Time-wasting speculation

A little research I was doing yesterday brought me across some stuff on Operation Desert Shield/Desert Storm, and it made me think about how different things could have been…

I have in the past expressed the opinion that the US should have taken the gloves off and gone after the real wellspring of (Wahabbi) terrorism. That’s right, the Kingdom of Saud, not Baathist Iraq.

What if, for example someone had done that for us back in 1990/1? At the time it looked like a bad idea, all that oil under the control of one nasty dictator. I’ll engage in a bit of blatant hindsight to show how that might have been the lesser of at least two evils.

Say Saddam Hussein had rolled right over the border into Saudi Arabia before G.H. Bush had lifted the bulk of the US Army into that sandy corner of arrested development; what’s the worst that would happen?

Well, the Saudi family would be dispossessed, all 25,000 of them. Crying shame really, but the effects on the world could be a lot more far-ranging than a few thousand dispossessed princelings. I suspect that Saddam’s secret police would sweep trough the place and uproot anything they thought might be a threat. This would naturally include any fundamentalist religious groups that could be a base of resistance to the Baathist New Order.

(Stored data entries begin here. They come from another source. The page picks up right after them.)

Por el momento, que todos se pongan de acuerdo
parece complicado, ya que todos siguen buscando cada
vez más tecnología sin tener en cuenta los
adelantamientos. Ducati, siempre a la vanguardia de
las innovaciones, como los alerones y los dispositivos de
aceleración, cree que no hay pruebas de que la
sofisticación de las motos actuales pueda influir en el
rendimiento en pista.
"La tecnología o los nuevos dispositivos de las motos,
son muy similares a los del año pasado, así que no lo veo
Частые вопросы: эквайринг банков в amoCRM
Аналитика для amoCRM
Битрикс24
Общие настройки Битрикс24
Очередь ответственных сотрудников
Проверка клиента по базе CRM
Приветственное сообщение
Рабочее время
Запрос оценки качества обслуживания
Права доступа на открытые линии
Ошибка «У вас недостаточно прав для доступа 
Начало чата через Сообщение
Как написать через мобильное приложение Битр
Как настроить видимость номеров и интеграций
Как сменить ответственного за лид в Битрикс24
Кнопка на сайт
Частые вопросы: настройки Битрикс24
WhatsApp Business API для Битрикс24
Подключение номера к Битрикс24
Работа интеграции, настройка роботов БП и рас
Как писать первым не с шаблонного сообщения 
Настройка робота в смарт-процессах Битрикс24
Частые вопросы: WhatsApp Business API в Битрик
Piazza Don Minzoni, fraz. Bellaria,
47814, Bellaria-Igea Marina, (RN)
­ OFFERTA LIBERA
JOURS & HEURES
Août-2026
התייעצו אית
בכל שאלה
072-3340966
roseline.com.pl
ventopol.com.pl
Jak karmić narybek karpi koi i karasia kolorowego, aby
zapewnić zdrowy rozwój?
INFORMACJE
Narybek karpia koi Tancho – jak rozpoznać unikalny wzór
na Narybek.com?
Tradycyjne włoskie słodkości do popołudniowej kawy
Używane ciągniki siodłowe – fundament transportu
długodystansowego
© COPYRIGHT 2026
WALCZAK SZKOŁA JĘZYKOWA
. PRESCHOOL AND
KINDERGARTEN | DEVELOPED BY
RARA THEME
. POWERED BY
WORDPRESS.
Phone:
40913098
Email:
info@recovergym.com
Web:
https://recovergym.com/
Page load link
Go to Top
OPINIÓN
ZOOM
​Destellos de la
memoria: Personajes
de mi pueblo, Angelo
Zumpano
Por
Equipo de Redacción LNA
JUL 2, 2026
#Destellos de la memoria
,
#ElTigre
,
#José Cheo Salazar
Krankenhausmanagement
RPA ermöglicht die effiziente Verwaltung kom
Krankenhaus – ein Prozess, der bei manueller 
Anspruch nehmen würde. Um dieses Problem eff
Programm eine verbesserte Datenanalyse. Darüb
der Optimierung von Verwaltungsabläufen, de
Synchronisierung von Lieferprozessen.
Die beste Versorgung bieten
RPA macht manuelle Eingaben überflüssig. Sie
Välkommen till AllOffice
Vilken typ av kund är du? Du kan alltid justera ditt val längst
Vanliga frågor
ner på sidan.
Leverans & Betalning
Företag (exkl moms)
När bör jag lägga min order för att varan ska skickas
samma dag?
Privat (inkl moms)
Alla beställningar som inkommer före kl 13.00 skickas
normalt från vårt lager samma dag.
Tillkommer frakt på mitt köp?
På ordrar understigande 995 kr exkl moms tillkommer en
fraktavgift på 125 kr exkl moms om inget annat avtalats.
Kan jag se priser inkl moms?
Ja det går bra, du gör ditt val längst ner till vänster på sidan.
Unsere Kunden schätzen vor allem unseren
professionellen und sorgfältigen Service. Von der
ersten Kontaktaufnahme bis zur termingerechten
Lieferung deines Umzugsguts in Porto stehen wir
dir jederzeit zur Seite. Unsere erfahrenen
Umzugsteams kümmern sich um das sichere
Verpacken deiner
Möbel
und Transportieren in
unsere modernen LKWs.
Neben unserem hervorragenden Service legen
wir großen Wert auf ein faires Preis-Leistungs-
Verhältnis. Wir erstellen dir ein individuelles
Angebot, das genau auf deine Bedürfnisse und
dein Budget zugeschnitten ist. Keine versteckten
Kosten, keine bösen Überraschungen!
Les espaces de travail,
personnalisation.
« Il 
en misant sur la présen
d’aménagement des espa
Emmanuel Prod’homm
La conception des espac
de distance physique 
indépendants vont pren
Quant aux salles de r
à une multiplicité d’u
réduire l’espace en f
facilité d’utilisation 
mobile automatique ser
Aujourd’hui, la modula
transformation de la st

The financial underpinning of all those Wahabbi/Salafist madrassas would be removed, with a corresponding drop in the number of young men brainwashed into that particular cult of death. Osama bin-Laden would likely be strapped for cash, and al-Qaeda would be on a bit of a shoestring. I doubt it would stop them, but they wouldn’t have the resources they did as of 9/11/2001, and just maybe their attention would have been elsewhere…

As for that oil that we (presently) need so badly? Well, I’m sure that Saddam could be convinced to sell it to us, and a few US carrier task forces in the Persian Gulf could help those negotiations. Saddam could no more hold (now non-Saudi) Arabia against the Americans than he held Kuwait. From another angle, those CTFs could be there to keep the Iranians from getting any ideas after we cut a deal with “Greater Iraq”.

Yes, human rights would still be in the toilet in the Middle East, but how is that different from now? We would have removed the supposed root of bin-Laden’s hatred of the US by not having any US troops in the cradle of Islam, and avoided Operation Iraqi Freedom/Enduring Freedom (maybe). Iran could be contained (something we need to do now) and the US wouldn’t be bankrupting itself in major military operations.

At this point we have to take a good hard look at our interests. Sure, concentrating that large a proportion of the world’s proven oil reserves in the hands of one man wouldn’t be the best thing ever. But the spread of secularism, not democracy would have been accomplished, and I argue that this is much more in the West’s long-term interests in that region than democracy is.

Democracy is for countries that have fought and bled specifically for it, and it can’t be imposed on anyone who hasn’t. One of these days we’re going to have to get off our high horse and accept that there are things that liberalism can’t do to people who really don’t want it. I’m not holding my breath for that day.